-- Task statement --
Repeat the lines in the records from the line that contains "national awakening (Punorudaya)" through the line that contains "August 29, 2025*", both ends included, with nothing changed.

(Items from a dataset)
□ □ □ □ □

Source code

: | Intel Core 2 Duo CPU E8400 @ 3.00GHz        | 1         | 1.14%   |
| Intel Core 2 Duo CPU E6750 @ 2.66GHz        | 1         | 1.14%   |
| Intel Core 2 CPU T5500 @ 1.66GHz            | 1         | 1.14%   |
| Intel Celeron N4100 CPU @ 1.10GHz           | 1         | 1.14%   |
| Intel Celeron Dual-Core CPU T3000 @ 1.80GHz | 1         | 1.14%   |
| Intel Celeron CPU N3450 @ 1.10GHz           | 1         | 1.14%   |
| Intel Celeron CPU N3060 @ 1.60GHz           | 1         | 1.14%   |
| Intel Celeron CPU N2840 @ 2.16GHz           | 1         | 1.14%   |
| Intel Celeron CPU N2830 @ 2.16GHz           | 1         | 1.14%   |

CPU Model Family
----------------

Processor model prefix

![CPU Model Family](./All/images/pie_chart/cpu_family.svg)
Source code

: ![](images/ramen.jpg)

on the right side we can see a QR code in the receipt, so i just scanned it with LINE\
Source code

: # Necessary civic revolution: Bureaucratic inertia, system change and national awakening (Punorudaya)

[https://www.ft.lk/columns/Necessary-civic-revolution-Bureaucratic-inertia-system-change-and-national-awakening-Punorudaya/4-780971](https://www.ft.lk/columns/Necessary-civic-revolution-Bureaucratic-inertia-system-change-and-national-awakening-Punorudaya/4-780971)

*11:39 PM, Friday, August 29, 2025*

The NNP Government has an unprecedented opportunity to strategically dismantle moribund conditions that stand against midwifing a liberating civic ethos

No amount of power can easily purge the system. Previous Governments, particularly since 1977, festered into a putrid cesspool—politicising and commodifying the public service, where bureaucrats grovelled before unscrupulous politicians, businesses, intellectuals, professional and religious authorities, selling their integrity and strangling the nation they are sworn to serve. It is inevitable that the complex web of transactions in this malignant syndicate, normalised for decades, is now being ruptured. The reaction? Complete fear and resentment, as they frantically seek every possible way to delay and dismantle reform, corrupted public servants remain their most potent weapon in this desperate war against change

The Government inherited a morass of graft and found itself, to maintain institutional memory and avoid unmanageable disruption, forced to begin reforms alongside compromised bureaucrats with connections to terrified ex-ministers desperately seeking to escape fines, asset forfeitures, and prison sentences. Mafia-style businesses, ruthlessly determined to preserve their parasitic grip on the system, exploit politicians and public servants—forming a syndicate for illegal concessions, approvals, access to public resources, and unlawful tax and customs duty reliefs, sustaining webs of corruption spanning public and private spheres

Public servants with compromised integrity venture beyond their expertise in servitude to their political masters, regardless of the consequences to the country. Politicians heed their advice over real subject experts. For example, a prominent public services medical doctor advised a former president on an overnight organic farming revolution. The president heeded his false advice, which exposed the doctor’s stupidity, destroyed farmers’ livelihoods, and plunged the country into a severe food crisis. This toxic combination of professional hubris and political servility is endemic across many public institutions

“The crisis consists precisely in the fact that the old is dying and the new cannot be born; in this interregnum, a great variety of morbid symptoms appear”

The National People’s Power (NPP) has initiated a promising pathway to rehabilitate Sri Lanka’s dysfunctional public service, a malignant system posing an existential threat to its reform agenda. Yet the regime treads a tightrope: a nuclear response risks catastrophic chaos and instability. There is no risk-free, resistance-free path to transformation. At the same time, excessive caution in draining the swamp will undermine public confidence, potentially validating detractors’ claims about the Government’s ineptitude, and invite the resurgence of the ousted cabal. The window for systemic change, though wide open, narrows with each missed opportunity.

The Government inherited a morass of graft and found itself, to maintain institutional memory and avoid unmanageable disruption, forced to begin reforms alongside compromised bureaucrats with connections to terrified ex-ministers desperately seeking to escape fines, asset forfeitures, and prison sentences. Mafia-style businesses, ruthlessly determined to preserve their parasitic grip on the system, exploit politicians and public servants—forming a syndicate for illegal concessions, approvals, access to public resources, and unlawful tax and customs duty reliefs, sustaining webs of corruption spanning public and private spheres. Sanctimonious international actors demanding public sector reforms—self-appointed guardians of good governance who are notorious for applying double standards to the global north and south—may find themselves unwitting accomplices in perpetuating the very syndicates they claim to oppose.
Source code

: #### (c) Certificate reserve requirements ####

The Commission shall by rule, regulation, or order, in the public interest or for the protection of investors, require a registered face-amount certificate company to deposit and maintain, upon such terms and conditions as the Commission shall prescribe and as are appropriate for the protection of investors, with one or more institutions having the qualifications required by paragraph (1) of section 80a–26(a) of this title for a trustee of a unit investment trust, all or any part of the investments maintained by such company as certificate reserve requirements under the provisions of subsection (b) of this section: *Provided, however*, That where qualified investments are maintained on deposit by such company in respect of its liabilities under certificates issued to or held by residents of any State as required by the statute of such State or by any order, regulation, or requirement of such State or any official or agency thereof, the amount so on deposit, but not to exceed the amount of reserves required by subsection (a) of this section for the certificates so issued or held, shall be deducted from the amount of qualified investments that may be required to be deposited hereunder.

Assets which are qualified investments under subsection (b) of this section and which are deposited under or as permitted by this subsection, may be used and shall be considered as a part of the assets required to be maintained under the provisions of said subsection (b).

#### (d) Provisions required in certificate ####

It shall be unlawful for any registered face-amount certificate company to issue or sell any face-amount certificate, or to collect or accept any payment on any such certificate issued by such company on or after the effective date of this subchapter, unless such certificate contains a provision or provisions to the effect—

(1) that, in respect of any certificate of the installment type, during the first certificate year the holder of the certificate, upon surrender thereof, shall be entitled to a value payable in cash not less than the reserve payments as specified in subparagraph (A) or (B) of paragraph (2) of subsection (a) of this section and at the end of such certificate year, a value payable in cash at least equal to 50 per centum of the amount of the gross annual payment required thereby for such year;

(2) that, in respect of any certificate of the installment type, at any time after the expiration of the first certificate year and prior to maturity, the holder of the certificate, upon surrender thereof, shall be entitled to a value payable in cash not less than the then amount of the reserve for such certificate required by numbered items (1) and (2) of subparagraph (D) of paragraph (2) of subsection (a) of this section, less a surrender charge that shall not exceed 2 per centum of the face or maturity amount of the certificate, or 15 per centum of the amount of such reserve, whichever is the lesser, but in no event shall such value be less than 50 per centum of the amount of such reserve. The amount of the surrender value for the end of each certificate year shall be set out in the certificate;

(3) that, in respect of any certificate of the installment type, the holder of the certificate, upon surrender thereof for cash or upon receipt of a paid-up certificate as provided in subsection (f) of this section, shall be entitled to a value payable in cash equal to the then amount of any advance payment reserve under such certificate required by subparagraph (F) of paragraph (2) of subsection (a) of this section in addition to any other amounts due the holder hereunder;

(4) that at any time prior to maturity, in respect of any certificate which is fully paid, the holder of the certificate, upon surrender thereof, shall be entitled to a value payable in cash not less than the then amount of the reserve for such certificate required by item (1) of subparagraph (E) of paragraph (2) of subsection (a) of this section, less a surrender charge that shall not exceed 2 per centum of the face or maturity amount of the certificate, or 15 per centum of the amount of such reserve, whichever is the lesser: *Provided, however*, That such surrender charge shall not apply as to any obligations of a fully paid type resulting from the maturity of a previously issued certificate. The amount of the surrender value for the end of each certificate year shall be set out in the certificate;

□ □ □ □ □

-- Exercise answer --
: # Necessary civic revolution: Bureaucratic inertia, system change and national awakening (Punorudaya)

[https://www.ft.lk/columns/Necessary-civic-revolution-Bureaucratic-inertia-system-change-and-national-awakening-Punorudaya/4-780971](https://www.ft.lk/columns/Necessary-civic-revolution-Bureaucratic-inertia-system-change-and-national-awakening-Punorudaya/4-780971)

*11:39 PM, Friday, August 29, 2025*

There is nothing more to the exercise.